Area Forecast Discussion
Issued by NWS Raleigh/Durham, NC-- Highlight Changed Discussion --
-- Discussion containing changed information from previous version are highlighted. --
FXUS62 KRAH 270736
Area Forecast Discussion
National Weather Service Raleigh NC
335 AM EDT TUE SEP 27 2016
-- Changed Discussion --A cold front will move into the Carolinas today and will become
quasi-stationary over the area through late in the work week,
bringing unsettled weather through the period.
-- End Changed Discussion --
.NEAR TERM /THROUGH TONIGHT/...
-- Changed Discussion --As of 330 AM Tuesday
Deep mid/upper level cyclone over Southern Ontario and the Upper
Great Lakes will drop south into the Ohio Valley this evening and
overnight.
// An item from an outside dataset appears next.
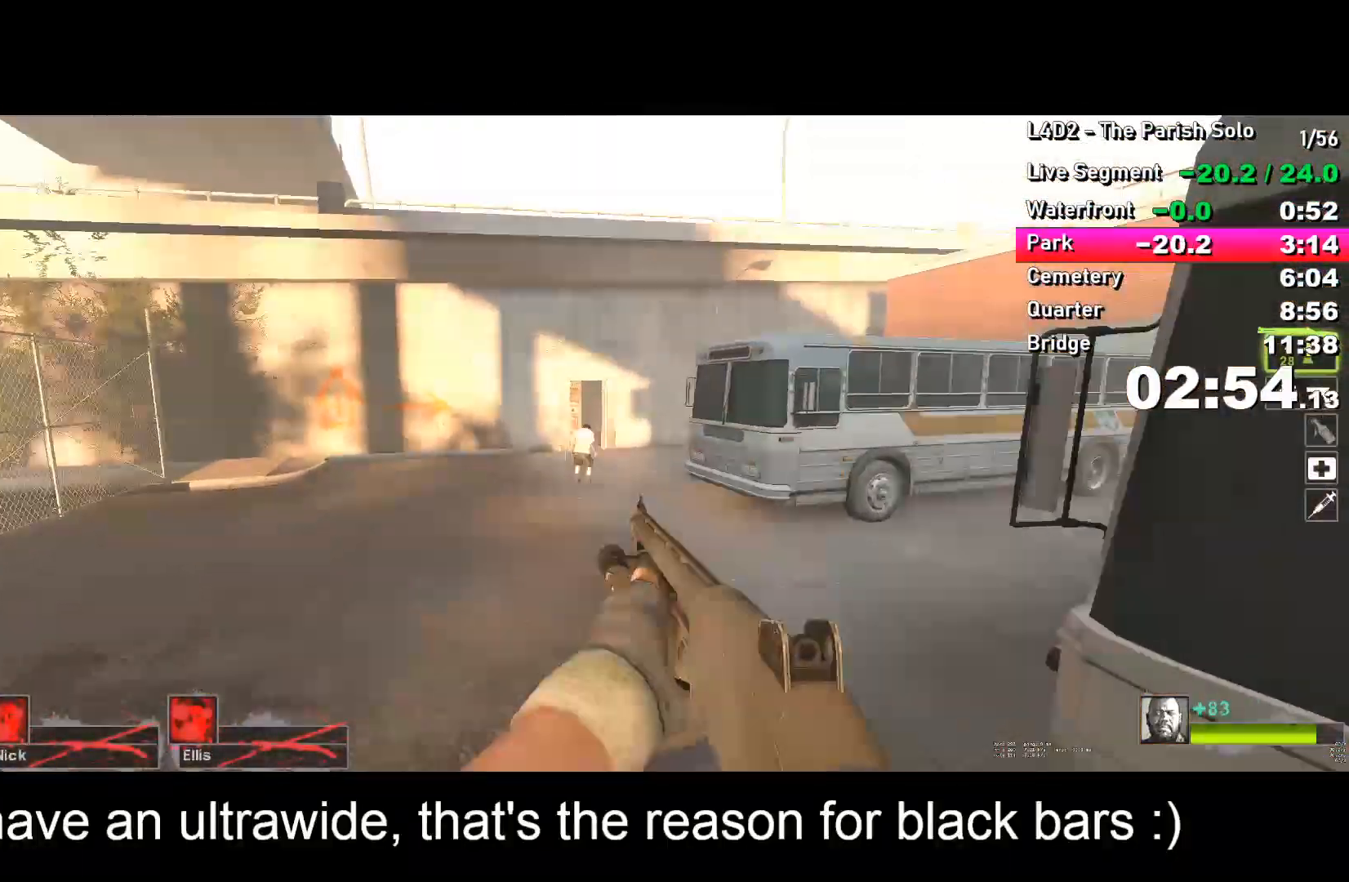
{"keys": ["d"], "events": [[67, "a", "up"], [67, "w", "down"], [200, "space", "down"], [250, "d", "down"], [250, "w", "up"], [300, "space", "up"]]}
Attendant cold front has made its way into eastward into
the Southern Appalachians this morning, but will move very little
over the next 2 to 3 days, becoming quasi-stationary across the
Western Carolinas through Wednesday night as the cyclone is forecast
to cut off from the westerlies and drift farther south towards the
TN Valley/Southern Appalachians. A pre-frontal band of convection
over the NC Piedmont that developed within a swath of strong low-
level moisture convergence in advance of the cold front coming into
the mountains has made little progress eastward,
diminishing/weakening along the eastern flanks as it attempts to
move into the Central Piedmont. Rainfall rates and amounts have
significantly decrease within this convective band, ending any
flooding concerns. Will see a chance of some lingering light rain
showers across the Triangle for the morning commute before further
waning as the showers move east into coastal plain.
Expect a midday to early afternoon lull before weak to moderate
destabilization, maximized across western NC along the zone of
strongest moisture convergence, is expected to lead to the re-
development of scattered to numerous showers and some storms by mid
afternoon and continuing into the evening and overnight hours as the
front settles in the lee of the mountains.
The threat for severe storms will be limited by weak mid-level lapse
rates and cloud cover, but cannot rule out an isolated severe storm
if moderate instability develops as proposed by the NAM. But still
think the primary threat will be localized heavy rain and isolated
flooding given high PWAT airmass of 1.6-1.8".
Highs in the mid to upper 70s north to lower/mid 80s south. Lows
tonight 65 to 70.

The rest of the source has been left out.